»»
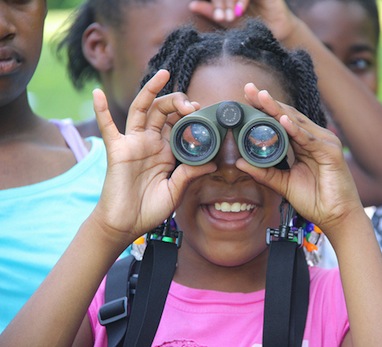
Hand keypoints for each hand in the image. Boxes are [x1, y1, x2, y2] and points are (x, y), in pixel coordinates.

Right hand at [91, 70, 215, 244]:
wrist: (126, 225)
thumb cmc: (150, 209)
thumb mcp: (176, 191)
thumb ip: (190, 174)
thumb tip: (213, 162)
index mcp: (166, 151)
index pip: (179, 124)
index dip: (191, 115)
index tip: (203, 111)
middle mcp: (151, 143)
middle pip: (163, 111)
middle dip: (178, 102)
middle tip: (191, 104)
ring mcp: (133, 143)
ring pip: (142, 110)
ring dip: (151, 91)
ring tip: (163, 74)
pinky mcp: (117, 150)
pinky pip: (108, 128)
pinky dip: (101, 110)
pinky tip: (98, 94)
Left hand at [189, 0, 298, 40]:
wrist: (275, 35)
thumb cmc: (250, 27)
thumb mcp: (227, 20)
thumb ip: (210, 11)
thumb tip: (191, 5)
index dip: (217, 3)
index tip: (219, 17)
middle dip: (222, 3)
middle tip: (223, 18)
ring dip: (230, 2)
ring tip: (231, 17)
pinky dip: (242, 0)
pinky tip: (240, 11)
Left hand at [237, 83, 363, 234]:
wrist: (336, 217)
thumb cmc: (314, 200)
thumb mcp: (283, 184)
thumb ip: (263, 172)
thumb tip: (239, 163)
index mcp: (302, 143)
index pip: (281, 121)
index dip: (264, 109)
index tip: (246, 97)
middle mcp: (313, 138)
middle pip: (288, 116)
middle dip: (267, 102)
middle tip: (249, 89)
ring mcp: (324, 143)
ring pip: (297, 123)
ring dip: (278, 110)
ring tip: (261, 98)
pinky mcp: (331, 153)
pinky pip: (309, 139)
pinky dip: (296, 130)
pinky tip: (283, 121)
««
Copy the lines above exactly, beginning at the line that has "thumb cmc: (250, 27)" and stopping after the line that has "pinky tip: (240, 11)", and omit the rest.

▶ **Answer section**
thumb cmc: (250, 27)
thumb mcp: (227, 20)
thumb ip: (210, 11)
thumb tip: (191, 5)
index dip: (217, 3)
index tip: (219, 17)
middle dip: (222, 3)
middle tip: (223, 18)
ring dip: (230, 2)
ring tip: (231, 17)
pinky dip: (242, 0)
pinky tip: (240, 11)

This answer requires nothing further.